Zwischen Fjord und Bergen, der Radsport lässt nichts aus: 2. Etappe des Arctic Race Foto: Stiehl/imago

Aus Sortland Tom Mustroph

„Was für ein schöner Urlaub“, sagte Radprofi Bernhard Eisel vor dem Start der 3. Etappe des Arctic Race of Norway in dem Küstenort Sortland und wies mit einer Handbewegung auf den nahen Fjord und die sich dahinter erhebenden zackige Gipfellinie der Vesterålen. „Die Landschaft ist schön, die Transfers sind kurz, die Startzeiten angenehm. Ich würde hier zwar nicht unbedingt für einen Urlaub herkommen, aber das Rennen fühlt sich schon fast wie Urlaub an“, meinte der Österreicher lachend.

(Quelldaten)
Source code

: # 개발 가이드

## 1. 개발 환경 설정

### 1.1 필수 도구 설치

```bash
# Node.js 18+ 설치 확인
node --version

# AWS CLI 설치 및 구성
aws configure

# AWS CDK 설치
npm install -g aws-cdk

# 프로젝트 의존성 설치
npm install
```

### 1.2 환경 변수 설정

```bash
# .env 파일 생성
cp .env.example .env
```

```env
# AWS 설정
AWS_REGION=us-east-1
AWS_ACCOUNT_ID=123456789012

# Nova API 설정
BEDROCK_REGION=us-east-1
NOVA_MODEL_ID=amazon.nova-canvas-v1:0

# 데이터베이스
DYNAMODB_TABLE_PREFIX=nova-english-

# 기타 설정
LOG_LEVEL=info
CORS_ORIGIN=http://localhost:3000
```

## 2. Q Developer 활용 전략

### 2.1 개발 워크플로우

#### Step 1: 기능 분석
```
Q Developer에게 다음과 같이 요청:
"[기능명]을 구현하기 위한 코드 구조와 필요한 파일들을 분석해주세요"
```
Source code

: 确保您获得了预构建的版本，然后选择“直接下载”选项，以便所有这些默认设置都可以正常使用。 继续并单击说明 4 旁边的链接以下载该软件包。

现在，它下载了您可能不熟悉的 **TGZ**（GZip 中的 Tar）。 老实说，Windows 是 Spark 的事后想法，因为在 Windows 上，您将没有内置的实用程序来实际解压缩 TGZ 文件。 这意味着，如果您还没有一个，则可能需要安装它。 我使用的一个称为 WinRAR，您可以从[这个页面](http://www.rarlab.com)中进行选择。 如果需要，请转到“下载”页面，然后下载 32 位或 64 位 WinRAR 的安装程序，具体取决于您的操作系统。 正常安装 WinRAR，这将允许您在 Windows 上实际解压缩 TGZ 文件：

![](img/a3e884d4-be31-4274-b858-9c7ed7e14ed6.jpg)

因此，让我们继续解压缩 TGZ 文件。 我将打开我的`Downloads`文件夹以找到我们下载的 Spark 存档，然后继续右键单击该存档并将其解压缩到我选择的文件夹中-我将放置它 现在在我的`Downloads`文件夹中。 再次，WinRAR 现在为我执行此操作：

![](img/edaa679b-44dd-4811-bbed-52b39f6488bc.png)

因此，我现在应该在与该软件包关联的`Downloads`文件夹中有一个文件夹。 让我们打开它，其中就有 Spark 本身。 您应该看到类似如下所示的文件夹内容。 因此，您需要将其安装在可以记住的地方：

• Aufgaben
(1) Prüfen Sie, ob die folgenden Aussagen mit dem Bericht über das Arctic Race übereinstimmen: (a) Eisel äußerte sich vor dem Start der 3. Etappe in Sortland. (b) Eisel würde eigens für einen Urlaub in diese Gegend kommen. (c) Eisel ist Österreicher. Antworten Sie jeweils mit Ja oder Nein und zitieren Sie die entscheidenden Worte des Berichts wörtlich.
(2) Schreiben Sie aus dem Bericht über das Arctic Race den Abschnitt von „Aus Sortland Tom“ bis „der Österreicher lachend.“ wortgetreu ab.

• Antworten der Reihe
(1)
(a) Ja: „vor dem Start der 3. Etappe des Arctic Race of Norway in dem Küstenort Sortland“
(b) Nein: „Ich würde hier zwar nicht unbedingt für einen Urlaub herkommen“
(c) Ja: „meinte der Österreicher lachend“

(2)
Aus Sortland Tom Mustroph

„Was für ein schöner Urlaub“, sagte Radprofi Bernhard Eisel vor dem Start der 3. Etappe des Arctic Race of Norway in dem Küstenort Sortland und wies mit einer Handbewegung auf den nahen Fjord und die sich dahinter erhebenden zackige Gipfellinie der Vesterålen. „Die Landschaft ist schön, die Transfers sind kurz, die Startzeiten angenehm. Ich würde hier zwar nicht unbedingt für einen Urlaub herkommen, aber das Rennen fühlt sich schon fast wie Urlaub an“, meinte der Österreicher lachend.